## Exercises
(a) What does the HomeFree comparison page below say that none of the projects in adjacent spaces do?
(b) Please carry on the HomeFree comparison page below from its final line.

## Exercise passage

This site is self-hosted on HomeFree — running everything you see, on the same box.

How HomeFree fits in the landscape

There are great projects in each adjacent space. None of them do the whole stack — router, applications, identity, backups — as one declarative box. Here's an honest walkthrough.

HomeFree aims to do all of the following out of the box, without heavy lifting:

At a glance

HomeFree Cosmos YunoHost Umbrel Runtipi Start9 Cloudron TrueNAS
Router / firewall Built in
One sign-in across apps Built in Built in Built in Built in Per app
Auto HTTPS + DDNS Yes Yes Yes Cloudflared HTTPS only Tor / clearnet Yes HTTPS only
Curated app catalog Curated 250+ 500+ ~100 200+ ~80 120+ Charts
Declarative config NixOS Hooks
Encrypted backups Restic + S3 Plugin Per app Built in Built in Snapshots
License / cost Open source Open core Open source Open source Open source Open source €15/mo+ Open source

Routers (OPNsense / pfSense)

## Data extracts
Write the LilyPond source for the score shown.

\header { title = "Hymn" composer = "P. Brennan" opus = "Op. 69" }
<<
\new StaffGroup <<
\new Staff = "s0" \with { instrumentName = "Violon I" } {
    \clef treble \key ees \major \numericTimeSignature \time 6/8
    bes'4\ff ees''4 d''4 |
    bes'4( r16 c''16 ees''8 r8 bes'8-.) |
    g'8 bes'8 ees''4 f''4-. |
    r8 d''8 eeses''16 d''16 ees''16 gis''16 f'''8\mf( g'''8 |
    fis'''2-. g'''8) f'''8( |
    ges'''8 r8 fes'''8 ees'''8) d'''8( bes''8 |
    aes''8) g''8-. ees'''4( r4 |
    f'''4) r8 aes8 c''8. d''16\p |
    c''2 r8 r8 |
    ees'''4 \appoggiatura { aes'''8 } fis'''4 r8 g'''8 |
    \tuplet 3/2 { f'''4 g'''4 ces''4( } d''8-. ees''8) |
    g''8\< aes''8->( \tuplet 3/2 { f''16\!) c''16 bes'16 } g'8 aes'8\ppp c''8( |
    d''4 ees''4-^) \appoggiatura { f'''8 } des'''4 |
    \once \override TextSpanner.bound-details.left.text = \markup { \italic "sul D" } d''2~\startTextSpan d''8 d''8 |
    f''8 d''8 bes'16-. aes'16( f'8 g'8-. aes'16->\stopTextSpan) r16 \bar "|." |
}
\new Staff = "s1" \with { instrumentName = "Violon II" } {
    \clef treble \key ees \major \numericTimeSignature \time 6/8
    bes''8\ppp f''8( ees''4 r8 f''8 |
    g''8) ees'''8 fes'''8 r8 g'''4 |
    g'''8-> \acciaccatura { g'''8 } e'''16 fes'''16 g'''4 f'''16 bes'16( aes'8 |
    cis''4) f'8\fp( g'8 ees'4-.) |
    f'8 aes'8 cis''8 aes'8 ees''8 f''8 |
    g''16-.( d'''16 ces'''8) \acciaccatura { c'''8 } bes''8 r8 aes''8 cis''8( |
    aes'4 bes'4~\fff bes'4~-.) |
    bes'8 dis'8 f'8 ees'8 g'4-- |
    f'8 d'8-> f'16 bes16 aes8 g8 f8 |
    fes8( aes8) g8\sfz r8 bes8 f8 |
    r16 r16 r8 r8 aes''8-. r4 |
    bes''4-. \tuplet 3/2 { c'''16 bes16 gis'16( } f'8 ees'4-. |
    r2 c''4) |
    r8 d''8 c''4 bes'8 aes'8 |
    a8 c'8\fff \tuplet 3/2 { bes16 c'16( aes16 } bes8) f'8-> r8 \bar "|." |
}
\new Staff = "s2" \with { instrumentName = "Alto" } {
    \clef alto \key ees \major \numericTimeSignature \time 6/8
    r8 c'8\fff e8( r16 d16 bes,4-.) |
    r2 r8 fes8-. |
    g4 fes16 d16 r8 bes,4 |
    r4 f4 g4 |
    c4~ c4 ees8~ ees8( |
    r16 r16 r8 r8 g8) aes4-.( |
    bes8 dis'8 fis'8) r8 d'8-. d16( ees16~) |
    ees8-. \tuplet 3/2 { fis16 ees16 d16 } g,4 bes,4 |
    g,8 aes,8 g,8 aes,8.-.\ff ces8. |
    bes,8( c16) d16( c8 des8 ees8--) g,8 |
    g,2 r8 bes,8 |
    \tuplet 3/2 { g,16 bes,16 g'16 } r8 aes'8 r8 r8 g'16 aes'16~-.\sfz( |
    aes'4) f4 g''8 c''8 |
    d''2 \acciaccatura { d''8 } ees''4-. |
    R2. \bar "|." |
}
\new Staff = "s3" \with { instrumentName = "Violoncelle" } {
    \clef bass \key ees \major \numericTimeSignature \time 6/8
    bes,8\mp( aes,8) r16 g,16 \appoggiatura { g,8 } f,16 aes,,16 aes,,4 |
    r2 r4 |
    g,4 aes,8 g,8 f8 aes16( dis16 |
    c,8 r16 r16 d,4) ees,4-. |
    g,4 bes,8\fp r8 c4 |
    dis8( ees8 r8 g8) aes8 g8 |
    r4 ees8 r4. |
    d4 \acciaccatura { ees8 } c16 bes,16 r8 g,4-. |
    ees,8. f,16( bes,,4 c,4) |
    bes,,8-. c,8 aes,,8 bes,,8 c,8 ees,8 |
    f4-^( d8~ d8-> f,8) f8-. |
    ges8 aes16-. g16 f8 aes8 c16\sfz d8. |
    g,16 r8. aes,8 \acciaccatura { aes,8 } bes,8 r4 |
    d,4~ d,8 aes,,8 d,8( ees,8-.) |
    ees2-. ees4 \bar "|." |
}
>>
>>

## Exercise responses
(a) None of them do the whole stack (router, applications, identity, backups) as one declarative box.

(b)
OPNsense (25.x on FreeBSD 14) and pfSense (CE 2.7.x, with pfSense Plus now locked to Netgate hardware) are the heavyweights of open-source routing — firewall, IDS, ad-blocking, VPNs, the works. Decidedly technical, and not built to host user-facing applications. Pair them with a separate NAS and app server and you're back to gluing things together.

Ubiquiti Dream Machine Pro Max

Ubiquiti's UniFi cloud gateways — UDM Pro Max ($599) for SMB, the new UDM Beast ($1,499) above it — are the corporate, polished version of the same router idea. Closed source, best with Ubiquiti hardware end to end, and still not an application host.

Synology

Synology started as NAS and now runs apps via Container Manager (renamed from Docker in DSM 7.3). The hardware is light on CPU and RAM, the OS is closed source, and it's not built for WAN-facing app hosting. Solid file box, weak app server.

TrueNAS (Goldeye)

TrueNAS 25.10 "Goldeye" is the current open-source NAS. Apps moved from Kubernetes to Docker in 24.10, making them easier to run. TrueNAS is not a router and would need heavy additional configuration to act as one. HexOS sits on top of TrueNAS as a managed front-end with a paid SaaS control plane — friendlier UI, same fundamental shape.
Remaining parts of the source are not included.